Your goal> Of the material below, only the lines from the line containing "right eye: (167, 65)" down to the line containing "left shoulder: (161, 147)" belong in the answer, written out exactly.

******************************

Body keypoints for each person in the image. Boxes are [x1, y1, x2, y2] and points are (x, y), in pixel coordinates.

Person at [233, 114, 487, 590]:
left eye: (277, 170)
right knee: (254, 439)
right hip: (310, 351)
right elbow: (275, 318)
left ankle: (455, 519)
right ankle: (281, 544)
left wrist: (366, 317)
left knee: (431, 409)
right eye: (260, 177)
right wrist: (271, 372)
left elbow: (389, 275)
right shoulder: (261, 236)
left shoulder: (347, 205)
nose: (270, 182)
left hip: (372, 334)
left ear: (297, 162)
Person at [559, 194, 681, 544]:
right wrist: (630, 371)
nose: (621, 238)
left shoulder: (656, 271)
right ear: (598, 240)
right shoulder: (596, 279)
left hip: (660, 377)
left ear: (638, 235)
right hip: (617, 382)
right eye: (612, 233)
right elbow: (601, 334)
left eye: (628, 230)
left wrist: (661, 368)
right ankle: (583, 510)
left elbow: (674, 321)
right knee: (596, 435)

******************************

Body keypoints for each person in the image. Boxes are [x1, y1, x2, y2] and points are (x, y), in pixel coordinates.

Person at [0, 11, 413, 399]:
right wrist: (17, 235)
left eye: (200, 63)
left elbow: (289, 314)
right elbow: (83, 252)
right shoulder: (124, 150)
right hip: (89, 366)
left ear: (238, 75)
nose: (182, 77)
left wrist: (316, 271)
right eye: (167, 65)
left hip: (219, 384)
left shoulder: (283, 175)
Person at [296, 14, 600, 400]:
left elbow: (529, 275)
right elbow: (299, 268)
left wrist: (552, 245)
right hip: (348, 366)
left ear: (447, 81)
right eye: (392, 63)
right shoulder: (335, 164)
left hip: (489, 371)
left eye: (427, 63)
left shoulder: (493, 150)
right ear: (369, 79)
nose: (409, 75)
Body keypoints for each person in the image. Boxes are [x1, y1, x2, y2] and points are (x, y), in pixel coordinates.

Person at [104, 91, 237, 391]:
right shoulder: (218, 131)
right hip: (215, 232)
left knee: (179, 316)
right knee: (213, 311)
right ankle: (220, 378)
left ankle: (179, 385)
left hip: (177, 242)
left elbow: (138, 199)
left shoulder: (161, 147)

******************************

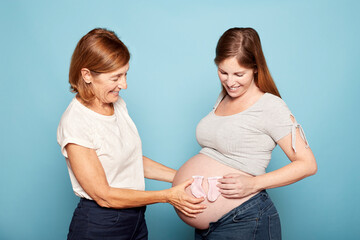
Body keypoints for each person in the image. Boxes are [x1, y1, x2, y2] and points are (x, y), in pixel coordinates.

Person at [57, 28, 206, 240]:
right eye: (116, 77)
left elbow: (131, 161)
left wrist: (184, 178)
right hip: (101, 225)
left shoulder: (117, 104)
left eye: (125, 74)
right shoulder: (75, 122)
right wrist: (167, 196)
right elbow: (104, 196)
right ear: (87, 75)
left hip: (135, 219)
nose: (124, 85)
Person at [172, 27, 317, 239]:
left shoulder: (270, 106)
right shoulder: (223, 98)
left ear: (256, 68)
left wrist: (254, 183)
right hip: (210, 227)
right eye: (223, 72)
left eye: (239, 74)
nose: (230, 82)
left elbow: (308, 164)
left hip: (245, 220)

******************************

Response>
right eye: (167, 65)
left hip: (219, 384)
left shoulder: (283, 175)
Person at [296, 14, 600, 400]:
left elbow: (529, 275)
right elbow: (299, 268)
left wrist: (552, 245)
right hip: (348, 366)
left ear: (447, 81)
right eye: (392, 63)
right shoulder: (335, 164)
left hip: (489, 371)
left eye: (427, 63)
left shoulder: (493, 150)
right ear: (369, 79)
nose: (409, 75)
Body keypoints for each person in the image. Boxes are [x1, y1, x2, y2] and points are (x, y), in pixel coordinates.

Person at [104, 91, 237, 391]:
right shoulder: (218, 131)
right hip: (215, 232)
left knee: (179, 316)
right knee: (213, 311)
right ankle: (220, 378)
left ankle: (179, 385)
left hip: (177, 242)
left elbow: (138, 199)
left shoulder: (161, 147)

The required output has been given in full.